REQUIRED ACTION — Word for word, restate the listing; omit the pictures.

DATA SUPPLIED —

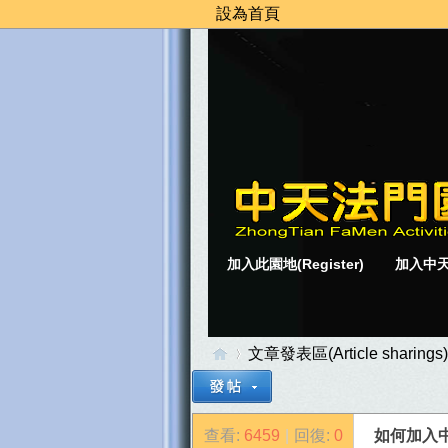
設為首頁
加入此園地(Register)
加入中天
文章發表區(Article sharings)
查看:
6459
|
回復:
0
如何加入
中
»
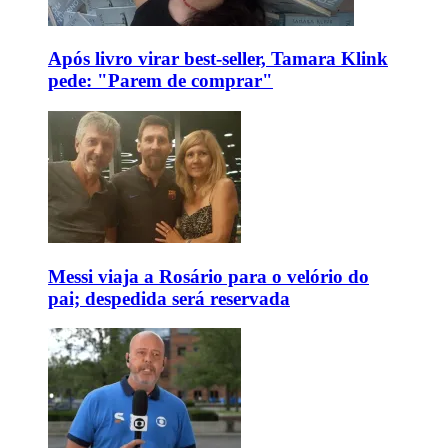
Após livro virar best-seller, Tamara Klink
pede: "Parem de comprar"
Messi viaja a Rosário para o velório do
pai; despedida será reservada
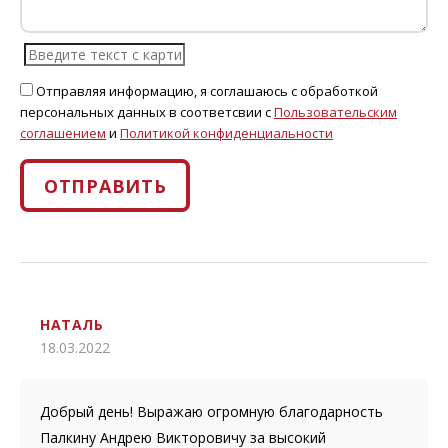
ЗАПИСАТЬСЯ
Отправляя информацию, я соглашаюсь с обработкой
персональных данных в соответсвии с
Пользовательским
Нажимая кнопку «Оставить заявку», вы даёте
соглашением
и
Политикой конфиденциальности
согласие на обработку персональных данных в
соответствии
с
Политикой конфиденциальности
и
согласие на получение информационных и
ОТПРАВИТЬ
маркетинговых рассылок, а также звонков:
НАТАЛЬ
18.03.2022
Добрый день! Выражаю огромную благодарность
Палкину Андрею Викторовичу за высокий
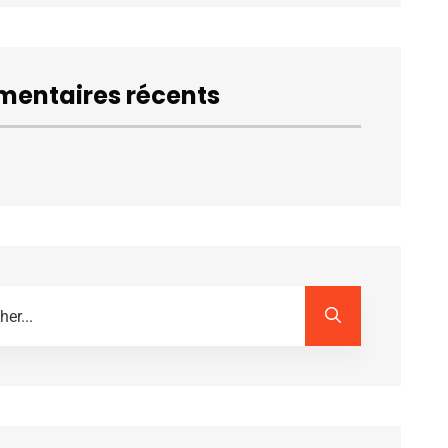
entaires récents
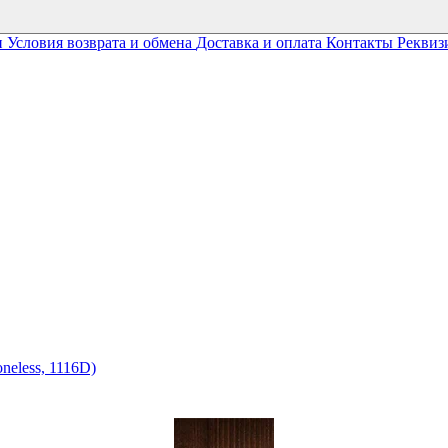
и
Условия возврата и обмена
Доставка и оплата
Контакты
Реквиз
neless, 1116D)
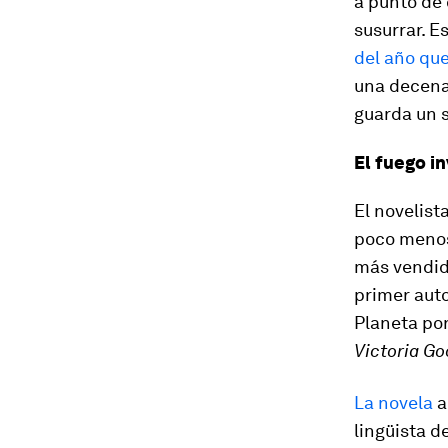
a punto de 
susurrar. E
del año que
una decena 
guarda un s
El fuego in
El novelist
poco menos 
más vendid
primer auto
Planeta por
Victoria G
La novela
a
lingüista d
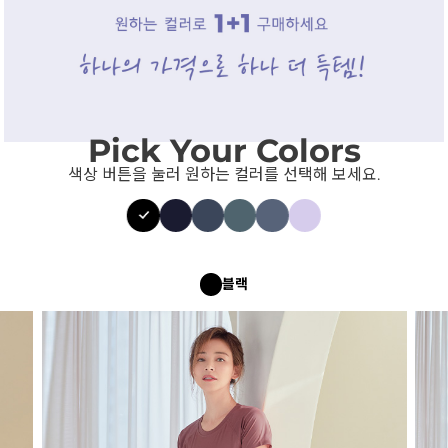
Pick Your Colors
색상 버튼을 눌러 원하는 컬러를 선택해 보세요.
블랙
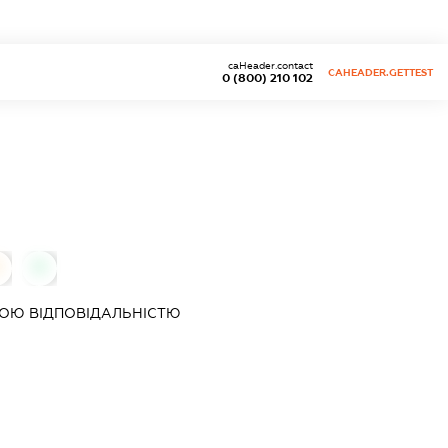
caHeader.contact
CAHEADER.GETTEST
0 (800) 210 102
0
ОЮ ВІДПОВІДАЛЬНІСТЮ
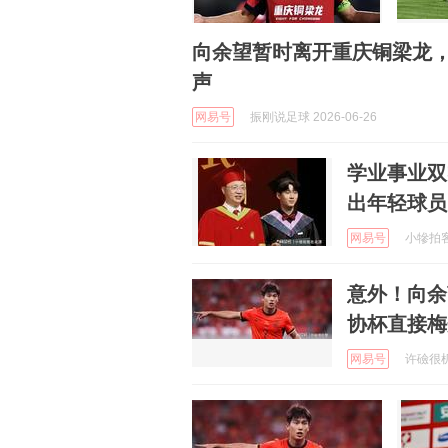
向余望暂时离开重庆铜梁龙
声
网易号
振刚说足球 2026-06-26
学业事业双
出年轻球员
网易号
小犙拍客在
意外！向余
协杯直接梅
网易号
许礆很机智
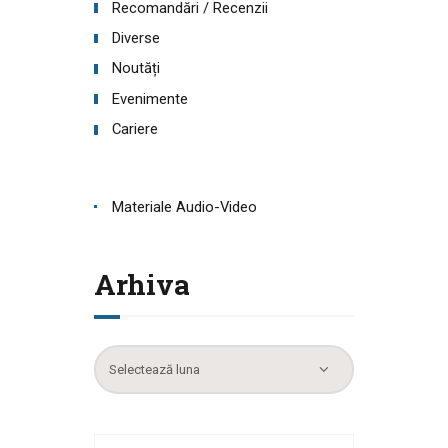
Recomandări / Recenzii
Diverse
Noutăți
Evenimente
Cariere
Materiale Audio-Video
Arhiva
Arhiva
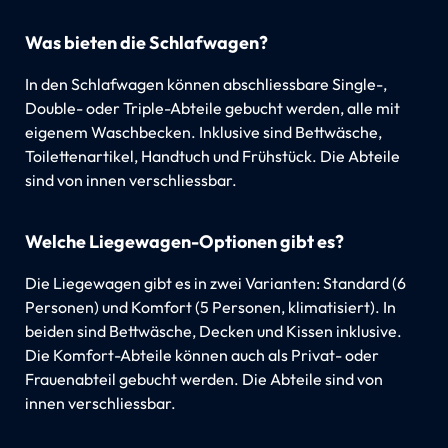
Was bieten die Schlafwagen?
In den Schlafwagen können abschliessbare Single-,
Double- oder Triple-Abteile gebucht werden, alle mit
eigenem Waschbecken. Inklusive sind Bettwäsche,
Toilettenartikel, Handtuch und Frühstück. Die Abteile
sind von innen verschliessbar.
Welche Liegewagen-Optionen gibt es?
Die Liegewagen gibt es in zwei Varianten: Standard (6
Personen) und Komfort (5 Personen, klimatisiert). In
beiden sind Bettwäsche, Decken und Kissen inklusive.
Die Komfort-Abteile können auch als Privat- oder
Frauenabteil gebucht werden. Die Abteile sind von
innen verschliessbar.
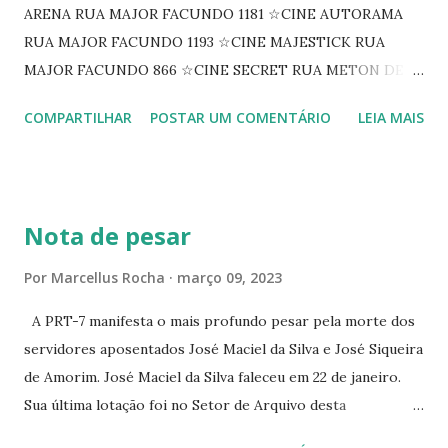
ARENA RUA MAJOR FACUNDO 1181 ☆CINE AUTORAMA
RUA MAJOR FACUNDO 1193 ☆CINE MAJESTICK RUA
MAJOR FACUNDO 866 ☆CINE SECRET RUA METON DE
ALENCAR 607 ☆CINE SEDUÇÃO RUA FLORIANO
COMPARTILHAR
POSTAR UM COMENTÁRIO
LEIA MAIS
PEIXOTO 1307 ☆CINE IRIS RUA FLORIANO PEIXOTO 1206
CONTINUAÇÃO ☆CINE ENCONTRO RUA BARÃO DO RIO
BRANCO 1697 ☆CINE HOUSE RUA MENTON DE ALENCAR
363 ☆CINE LOVE STAR RUA MAJOR FACUNDO 1322
Nota de pesar
☆CINE VIP CLUBE RUA 24 DE MAIO 825 ☆CINE ECLIPSE
RUA ASSUNÇÃO 387 ☆CINE ERÓTICO RUA ASSUNÇÃO
Por
Marcellus Rocha
março 09, 2023
344 ☆CINE EROS RUA ASSUNÇÃO 340
A PRT-7 manifesta o mais profundo pesar pela morte dos
servidores aposentados José Maciel da Silva e José Siqueira
de Amorim. José Maciel da Silva faleceu em 22 de janeiro.
Sua última lotação foi no Setor de Arquivo desta
Procuradoria Regional do Trabalho. O servidor José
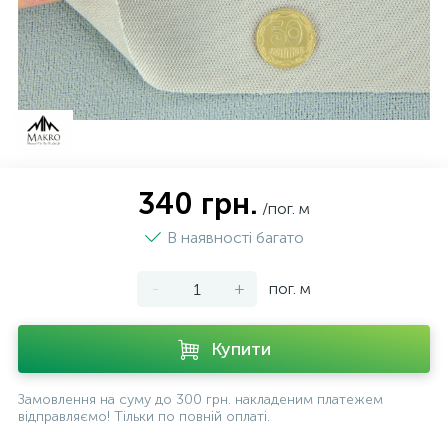
340 грн.
/пог. м
В наявності багато
-
+
пог. м
Купити
Замовлення на суму до 300 грн. накладеним платежем
відправляємо! Тільки по повній оплаті.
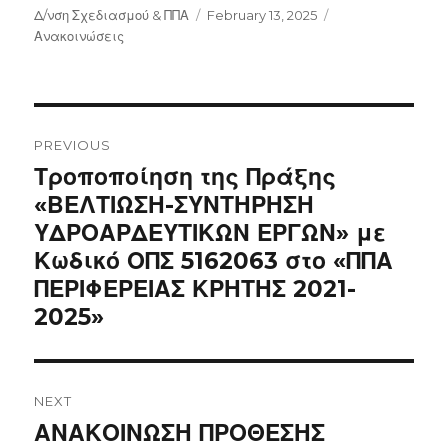
Author
Posted
Categories
Δ/νση Σχεδιασμού & ΠΠΑ
February 13, 2025
on
Ανακοινώσεις
Post
navigation
PREVIOUS
Previous
Τροποποίηση της Πράξης
post:
«ΒΕΛΤΙΩΣΗ-ΣΥΝΤΗΡΗΣΗ
ΥΔΡΟΑΡΔΕΥΤΙΚΩΝ ΕΡΓΩΝ» με
Κωδικό ΟΠΣ 5162063 στο «ΠΠΑ
ΠΕΡΙΦΕΡΕΙΑΣ ΚΡΗΤΗΣ 2021-
2025»
NEXT
Next
ΑΝΑΚΟΙΝΩΣΗ ΠΡΟΘΕΣΗΣ
post:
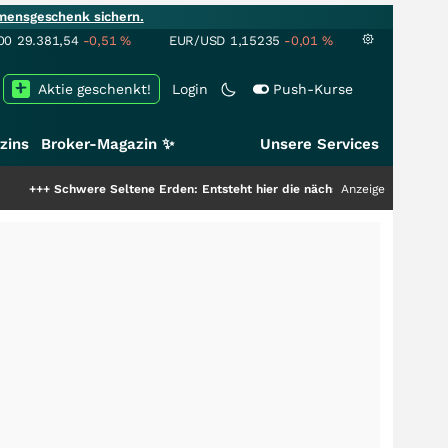
mensgeschenk sichern.
00
29.381,54
-0,51
%
EUR/USD
1,15235
-0,01
%
Aktie geschenkt!
Login
Push-Kurse
zins
Broker-Magazin ✨
Unsere Services
re Seltene Erden: Entsteht hier die nächste Milliardenstory?
Anzeige
+++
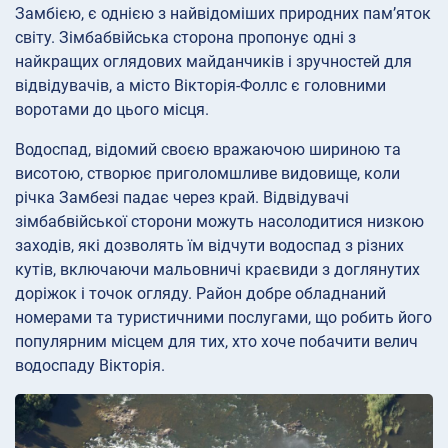
Замбією, є однією з найвідоміших природних пам’яток
світу. Зімбабвійська сторона пропонує одні з
найкращих оглядових майданчиків і зручностей для
відвідувачів, а місто Вікторія-Фоллс є головними
воротами до цього місця.
Водоспад, відомий своєю вражаючою шириною та
висотою, створює приголомшливе видовище, коли
річка Замбезі падає через край. Відвідувачі
зімбабвійської сторони можуть насолодитися низкою
заходів, які дозволять їм відчути водоспад з різних
кутів, включаючи мальовничі краєвиди з доглянутих
доріжок і точок огляду. Район добре обладнаний
номерами та туристичними послугами, що робить його
популярним місцем для тих, хто хоче побачити велич
водоспаду Вікторія.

RESPONSE TO THIS TASK —
設為首頁
加入此園地(Register)
加入中天
文章發表區(Article sharings)
查看:
6459
|
回復:
0
如何加入
中
»
Após livro virar best-seller, Tamara Klink
pede: "Parem de comprar"
Messi viaja a Rosário para o velório do
pai; despedida será reservada
ЗАПИСАТЬСЯ
Отправляя информацию, я соглашаюсь с обработкой
персональных данных в соответсвии с
Пользовательским
Нажимая кнопку «Оставить заявку», вы даёте
соглашением
и
Политикой конфиденциальности
согласие на обработку персональных данных в
соответствии
с
Политикой конфиденциальности
и
согласие на получение информационных и
ОТПРАВИТЬ
маркетинговых рассылок, а также звонков:
НАТАЛЬ
18.03.2022
Добрый день! Выражаю огромную благодарность
Палкину Андрею Викторовичу за высокий
entaires récents
и
Условия возврата и обмена
Доставка и оплата
Контакты
Реквиз
neless, 1116D)
a punto de 
susurrar. E
del año que
una decena 
guarda un s
El fuego in
El novelist
poco menos 
más vendid
primer auto
Planeta por
Victoria G
La novela
a
lingüista d
Pick Your Colors
색상 버튼을 눌러 원하는 컬러를 선택해 보세요.
블랙
caHeader.contact
CAHEADER.GETTEST
0 (800) 210 102
0
ОЮ ВІДПОВІДАЛЬНІСТЮ
向余望暂时离开重庆铜梁龙
声
网易号
振刚说足球 2026-06-26
学业事业双
出年轻球员
网易号
小犙拍客在
意外！向余
协杯直接梅
网易号
许礆很机智
Recomandări / Recenzii
Diverse
Noutăți
Evenimente
Cariere
Materiale Audio-Video
Arhiva
Arhiva
Was bieten die Schlafwagen?
In den Schlafwagen können abschliessbare Single-,
Double- oder Triple-Abteile gebucht werden, alle mit
eigenem Waschbecken. Inklusive sind Bettwäsche,
Toilettenartikel, Handtuch und Frühstück. Die Abteile
sind von innen verschliessbar.
Welche Liegewagen-Optionen gibt es?
Die Liegewagen gibt es in zwei Varianten: Standard (6
Personen) und Komfort (5 Personen, klimatisiert). In
beiden sind Bettwäsche, Decken und Kissen inklusive.
Die Komfort-Abteile können auch als Privat- oder
Frauenabteil gebucht werden. Die Abteile sind von
innen verschliessbar.
ARENA RUA MAJOR FACUNDO 1181 ☆CINE AUTORAMA
RUA MAJOR FACUNDO 1193 ☆CINE MAJESTICK RUA
MAJOR FACUNDO 866 ☆CINE SECRET RUA METON DE
ALENCAR 607 ☆CINE SEDUÇÃO RUA FLORIANO
COMPARTILHAR
POSTAR UM COMENTÁRIO
LEIA MAIS
PEIXOTO 1307 ☆CINE IRIS RUA FLORIANO PEIXOTO 1206
CONTINUAÇÃO ☆CINE ENCONTRO RUA BARÃO DO RIO
BRANCO 1697 ☆CINE HOUSE RUA MENTON DE ALENCAR
363 ☆CINE LOVE STAR RUA MAJOR FACUNDO 1322
Nota de pesar
☆CINE VIP CLUBE RUA 24 DE MAIO 825 ☆CINE ECLIPSE
RUA ASSUNÇÃO 387 ☆CINE ERÓTICO RUA ASSUNÇÃO
Por
Marcellus Rocha
março 09, 2023
344 ☆CINE EROS RUA ASSUNÇÃO 340
A PRT-7 manifesta o mais profundo pesar pela morte dos
servidores aposentados José Maciel da Silva e José Siqueira
de Amorim. José Maciel da Silva faleceu em 22 de janeiro.
Sua última lotação foi no Setor de Arquivo desta
Procuradoria Regional do Trabalho. O servidor José
340 грн.
/пог. м
В наявності багато
-
+
пог. м
Купити
Замовлення на суму до 300 грн. накладеним платежем
відправляємо! Тільки по повній оплаті.
Author
Posted
Categories
Δ/νση Σχεδιασμού & ΠΠΑ
February 13, 2025
on
Ανακοινώσεις
Post
navigation
PREVIOUS
Previous
Τροποποίηση της Πράξης
post:
«ΒΕΛΤΙΩΣΗ-ΣΥΝΤΗΡΗΣΗ
ΥΔΡΟΑΡΔΕΥΤΙΚΩΝ ΕΡΓΩΝ» με
Κωδικό ΟΠΣ 5162063 στο «ΠΠΑ
ΠΕΡΙΦΕΡΕΙΑΣ ΚΡΗΤΗΣ 2021-
2025»
NEXT
Next
ΑΝΑΚΟΙΝΩΣΗ ΠΡΟΘΕΣΗΣ
post:
mensgeschenk sichern.
00
29.381,54
-0,51
%
EUR/USD
1,15235
-0,01
%
Aktie geschenkt!
Login
Push-Kurse
zins
Broker-Magazin ✨
Unsere Services
re Seltene Erden: Entsteht hier die nächste Milliardenstory?
Anzeige
+++
Замбією, є однією з найвідоміших природних пам’яток
світу. Зімбабвійська сторона пропонує одні з
найкращих оглядових майданчиків і зручностей для
відвідувачів, а місто Вікторія-Фоллс є головними
воротами до цього місця.
Водоспад, відомий своєю вражаючою шириною та
висотою, створює приголомшливе видовище, коли
річка Замбезі падає через край. Відвідувачі
зімбабвійської сторони можуть насолодитися низкою
заходів, які дозволять їм відчути водоспад з різних
кутів, включаючи мальовничі краєвиди з доглянутих
доріжок і точок огляду. Район добре обладнаний
номерами та туристичними послугами, що робить його
популярним місцем для тих, хто хоче побачити велич
водоспаду Вікторія.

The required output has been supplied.